> _Your goal_: Transcribe exactly, and only, the lines from the one containing "thumb tip: (279, 188)" through the last line of the data.

[Dataset excerpts]
____________
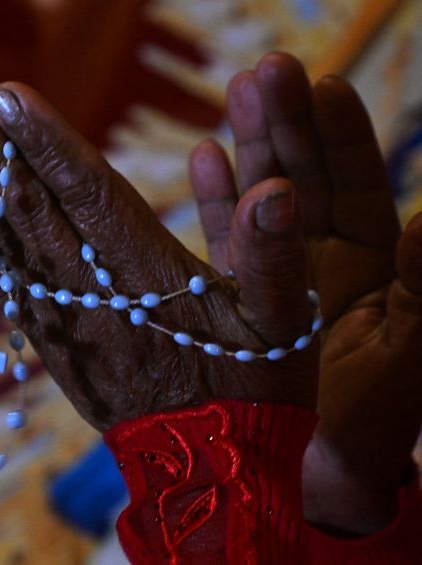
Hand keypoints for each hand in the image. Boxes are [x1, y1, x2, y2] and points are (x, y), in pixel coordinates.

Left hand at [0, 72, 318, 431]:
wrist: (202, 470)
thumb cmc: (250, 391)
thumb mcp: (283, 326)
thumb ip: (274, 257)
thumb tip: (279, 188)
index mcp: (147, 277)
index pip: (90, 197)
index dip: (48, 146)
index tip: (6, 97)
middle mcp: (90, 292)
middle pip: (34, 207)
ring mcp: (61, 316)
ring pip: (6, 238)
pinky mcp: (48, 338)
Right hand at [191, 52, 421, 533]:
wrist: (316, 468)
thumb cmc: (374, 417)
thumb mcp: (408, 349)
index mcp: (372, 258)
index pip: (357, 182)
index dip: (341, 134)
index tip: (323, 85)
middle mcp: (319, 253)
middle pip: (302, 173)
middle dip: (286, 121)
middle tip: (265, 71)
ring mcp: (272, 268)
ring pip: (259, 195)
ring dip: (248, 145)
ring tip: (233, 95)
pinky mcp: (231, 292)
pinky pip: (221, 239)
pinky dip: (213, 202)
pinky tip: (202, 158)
____________
> _Expected answer_:
thumb tip: (279, 188)
index mcp: (147, 277)
index pip: (90, 197)
index dip: (48, 146)
index tip: (6, 97)
middle mcp: (90, 292)
middle pip: (34, 207)
ring mcp: (61, 316)
ring pip: (6, 238)
pinky mcp: (48, 338)
Right hand at [191, 52, 421, 533]:
wrist: (316, 468)
thumb cmc: (374, 417)
thumb mcp: (408, 349)
index mcp: (372, 258)
index pip: (357, 182)
index dip: (341, 134)
index tip: (323, 85)
middle mcp: (319, 253)
middle pip: (302, 173)
middle dip: (286, 121)
middle tip: (265, 71)
ring mcp: (272, 268)
ring pip: (259, 195)
ring dip: (248, 145)
ring tip: (233, 95)
pinky mcp: (231, 292)
pinky pip: (221, 239)
pinky dip: (213, 202)
pinky tip: (202, 158)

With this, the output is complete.